Somewhere in the station, that phone started ringing again.
‘He… He came to my house … about two in the morning. Told me I was to look after his wife. That I had to protect her from the press and the rest of the vermin. And that was the last time I saw him.’ Savage cleared her throat. ‘Until I had to ID his body in the mortuary.’
She shook her head. Blinked. Wiped at her eyes. Huffed out a breath. ‘Anyway… Nothing we can do about it now, is there?’
‘You ID’d the body?’
‘What was left of it. According to the IB, he rigged the caravan to burn before sticking a shotgun in his mouth. The whole thing went up like a firelighter.’ Deep breath. ‘The smell was… Yeah.’
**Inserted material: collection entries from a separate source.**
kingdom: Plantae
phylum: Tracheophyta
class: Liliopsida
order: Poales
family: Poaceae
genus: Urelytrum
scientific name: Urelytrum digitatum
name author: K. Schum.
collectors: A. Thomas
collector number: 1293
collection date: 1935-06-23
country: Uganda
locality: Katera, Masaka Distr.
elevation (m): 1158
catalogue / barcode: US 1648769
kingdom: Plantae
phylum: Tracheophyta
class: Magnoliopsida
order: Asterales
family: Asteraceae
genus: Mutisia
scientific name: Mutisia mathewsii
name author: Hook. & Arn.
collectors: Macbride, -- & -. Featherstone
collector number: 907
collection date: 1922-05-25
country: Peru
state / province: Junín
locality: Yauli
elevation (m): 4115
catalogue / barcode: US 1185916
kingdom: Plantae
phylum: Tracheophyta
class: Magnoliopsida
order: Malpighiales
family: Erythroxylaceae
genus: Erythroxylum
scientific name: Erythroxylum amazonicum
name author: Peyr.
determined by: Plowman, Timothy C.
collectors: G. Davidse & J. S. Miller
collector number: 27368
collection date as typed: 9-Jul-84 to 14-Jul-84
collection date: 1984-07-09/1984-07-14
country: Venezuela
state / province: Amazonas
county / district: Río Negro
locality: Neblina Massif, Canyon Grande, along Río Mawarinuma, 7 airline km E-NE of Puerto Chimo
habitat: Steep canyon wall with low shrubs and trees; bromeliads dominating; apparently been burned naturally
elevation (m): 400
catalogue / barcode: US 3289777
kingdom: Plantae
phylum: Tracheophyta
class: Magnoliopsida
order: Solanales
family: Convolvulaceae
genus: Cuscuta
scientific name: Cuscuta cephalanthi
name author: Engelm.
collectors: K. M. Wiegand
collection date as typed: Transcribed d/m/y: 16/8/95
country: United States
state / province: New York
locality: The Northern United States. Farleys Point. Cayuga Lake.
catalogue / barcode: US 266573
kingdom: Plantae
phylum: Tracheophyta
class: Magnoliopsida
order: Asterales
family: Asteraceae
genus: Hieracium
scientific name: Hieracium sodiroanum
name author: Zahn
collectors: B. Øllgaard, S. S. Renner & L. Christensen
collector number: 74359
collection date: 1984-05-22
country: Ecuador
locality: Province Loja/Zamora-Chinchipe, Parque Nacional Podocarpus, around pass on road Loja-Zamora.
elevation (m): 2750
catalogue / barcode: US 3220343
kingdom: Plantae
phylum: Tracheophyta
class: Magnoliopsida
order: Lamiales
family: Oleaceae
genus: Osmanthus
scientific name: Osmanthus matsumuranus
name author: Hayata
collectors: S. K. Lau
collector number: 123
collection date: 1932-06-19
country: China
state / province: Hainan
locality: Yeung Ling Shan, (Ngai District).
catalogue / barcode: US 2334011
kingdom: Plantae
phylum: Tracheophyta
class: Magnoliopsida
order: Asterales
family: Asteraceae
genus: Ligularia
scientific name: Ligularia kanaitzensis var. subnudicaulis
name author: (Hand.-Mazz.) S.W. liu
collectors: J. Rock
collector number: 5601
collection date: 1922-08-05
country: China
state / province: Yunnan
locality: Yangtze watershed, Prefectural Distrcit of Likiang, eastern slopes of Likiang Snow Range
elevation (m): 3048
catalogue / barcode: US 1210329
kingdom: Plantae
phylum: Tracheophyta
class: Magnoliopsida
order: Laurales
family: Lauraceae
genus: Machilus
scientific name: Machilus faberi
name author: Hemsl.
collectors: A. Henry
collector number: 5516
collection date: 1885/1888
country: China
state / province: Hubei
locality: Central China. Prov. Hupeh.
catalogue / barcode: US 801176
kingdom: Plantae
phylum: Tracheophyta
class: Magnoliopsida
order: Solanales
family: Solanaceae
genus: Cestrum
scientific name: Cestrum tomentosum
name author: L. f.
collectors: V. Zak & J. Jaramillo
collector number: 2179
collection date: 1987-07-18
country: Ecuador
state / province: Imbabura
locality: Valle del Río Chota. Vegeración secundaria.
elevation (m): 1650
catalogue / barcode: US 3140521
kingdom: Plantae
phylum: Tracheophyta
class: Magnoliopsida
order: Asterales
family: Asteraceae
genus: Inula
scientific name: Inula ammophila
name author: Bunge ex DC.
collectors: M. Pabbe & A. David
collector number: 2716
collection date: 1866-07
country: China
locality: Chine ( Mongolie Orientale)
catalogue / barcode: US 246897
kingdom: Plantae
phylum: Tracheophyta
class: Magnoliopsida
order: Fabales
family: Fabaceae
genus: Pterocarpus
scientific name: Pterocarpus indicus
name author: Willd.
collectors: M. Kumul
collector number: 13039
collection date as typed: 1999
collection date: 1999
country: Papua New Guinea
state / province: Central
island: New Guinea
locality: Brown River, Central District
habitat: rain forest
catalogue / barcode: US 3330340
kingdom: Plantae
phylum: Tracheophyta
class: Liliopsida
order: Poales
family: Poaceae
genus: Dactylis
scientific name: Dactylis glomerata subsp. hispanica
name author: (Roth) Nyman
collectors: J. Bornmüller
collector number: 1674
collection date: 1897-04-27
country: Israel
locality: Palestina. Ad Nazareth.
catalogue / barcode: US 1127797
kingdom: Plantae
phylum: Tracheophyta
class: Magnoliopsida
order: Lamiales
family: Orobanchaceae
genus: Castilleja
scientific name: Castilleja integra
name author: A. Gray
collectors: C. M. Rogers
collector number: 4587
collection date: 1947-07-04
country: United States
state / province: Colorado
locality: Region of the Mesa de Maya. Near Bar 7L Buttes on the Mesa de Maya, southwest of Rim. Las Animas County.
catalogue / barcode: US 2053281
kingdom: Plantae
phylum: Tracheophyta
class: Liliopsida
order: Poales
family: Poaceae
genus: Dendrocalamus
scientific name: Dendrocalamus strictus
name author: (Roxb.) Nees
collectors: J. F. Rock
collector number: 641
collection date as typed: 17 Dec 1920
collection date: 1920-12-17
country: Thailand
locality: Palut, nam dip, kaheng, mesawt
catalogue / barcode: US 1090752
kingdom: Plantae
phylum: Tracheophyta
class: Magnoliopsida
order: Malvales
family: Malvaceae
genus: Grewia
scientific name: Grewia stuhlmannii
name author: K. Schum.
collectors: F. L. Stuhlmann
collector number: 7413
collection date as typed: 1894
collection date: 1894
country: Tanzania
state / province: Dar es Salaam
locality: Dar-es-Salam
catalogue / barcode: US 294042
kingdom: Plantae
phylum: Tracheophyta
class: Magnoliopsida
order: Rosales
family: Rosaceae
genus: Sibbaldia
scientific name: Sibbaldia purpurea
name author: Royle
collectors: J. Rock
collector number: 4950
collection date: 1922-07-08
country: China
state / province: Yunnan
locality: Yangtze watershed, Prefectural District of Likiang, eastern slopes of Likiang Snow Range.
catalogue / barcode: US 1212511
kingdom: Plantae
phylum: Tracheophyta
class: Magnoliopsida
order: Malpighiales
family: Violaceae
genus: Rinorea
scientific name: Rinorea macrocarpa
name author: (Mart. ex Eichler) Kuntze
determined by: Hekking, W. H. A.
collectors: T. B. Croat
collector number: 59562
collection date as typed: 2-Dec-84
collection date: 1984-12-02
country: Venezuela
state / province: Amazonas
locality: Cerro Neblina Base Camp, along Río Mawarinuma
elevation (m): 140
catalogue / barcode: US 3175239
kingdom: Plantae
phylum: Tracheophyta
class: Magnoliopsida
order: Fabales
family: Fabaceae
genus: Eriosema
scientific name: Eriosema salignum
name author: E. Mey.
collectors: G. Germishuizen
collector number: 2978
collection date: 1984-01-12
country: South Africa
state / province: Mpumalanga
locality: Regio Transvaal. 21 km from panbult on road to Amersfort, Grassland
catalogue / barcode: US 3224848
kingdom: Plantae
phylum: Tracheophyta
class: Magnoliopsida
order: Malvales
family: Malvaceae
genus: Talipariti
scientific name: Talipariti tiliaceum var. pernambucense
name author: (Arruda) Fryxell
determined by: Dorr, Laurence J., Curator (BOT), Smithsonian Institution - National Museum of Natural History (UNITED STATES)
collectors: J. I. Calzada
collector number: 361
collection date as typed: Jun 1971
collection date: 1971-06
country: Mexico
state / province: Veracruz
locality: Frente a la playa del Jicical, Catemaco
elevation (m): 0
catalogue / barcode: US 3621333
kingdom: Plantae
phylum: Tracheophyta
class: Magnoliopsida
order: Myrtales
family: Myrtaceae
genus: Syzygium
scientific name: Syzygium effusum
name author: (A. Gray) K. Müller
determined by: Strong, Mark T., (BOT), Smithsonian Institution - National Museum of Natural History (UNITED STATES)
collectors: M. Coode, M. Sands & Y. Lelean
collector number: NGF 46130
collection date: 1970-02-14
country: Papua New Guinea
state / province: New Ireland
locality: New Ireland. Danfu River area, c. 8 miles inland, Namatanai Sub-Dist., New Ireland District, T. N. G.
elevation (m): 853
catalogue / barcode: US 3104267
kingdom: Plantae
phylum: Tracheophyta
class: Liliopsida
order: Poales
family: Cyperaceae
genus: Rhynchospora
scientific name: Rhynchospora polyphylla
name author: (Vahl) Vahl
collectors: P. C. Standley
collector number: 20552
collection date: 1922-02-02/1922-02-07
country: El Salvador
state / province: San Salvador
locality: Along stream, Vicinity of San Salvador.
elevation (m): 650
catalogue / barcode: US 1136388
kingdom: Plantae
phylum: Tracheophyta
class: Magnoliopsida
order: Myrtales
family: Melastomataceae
Logan let the silence stretch.
The station phone went quiet for a couple of seconds, then launched into its monotonous cry for attention again.
Savage shook her head. ‘Couldn’t get any usable DNA off the remains – you know what it’s like when you cook everything.’ She shuddered. ‘Had to do it from his possessions: rings, watch, wallet. But we had his car at the scene, the suicide notes, what was left of his dad’s shotgun; even managed to lift some of Ding-Dong’s prints off the caravan…’ Savage’s eyes narrowed. ‘You still haven’t explained: why the sudden interest?’
Logan fished out the teabag and sloshed in a glug of milk. Added two sugars and stirred. ‘Did you ever think he was involved in something? Maybe got in over his head?’
‘Ding-Dong? No. He was a good cop. Most honest guy I’ve ever worked with.’
‘Hmmm…’ He handed her the mug of hot sweet tea. ‘I might have some bad news for you.’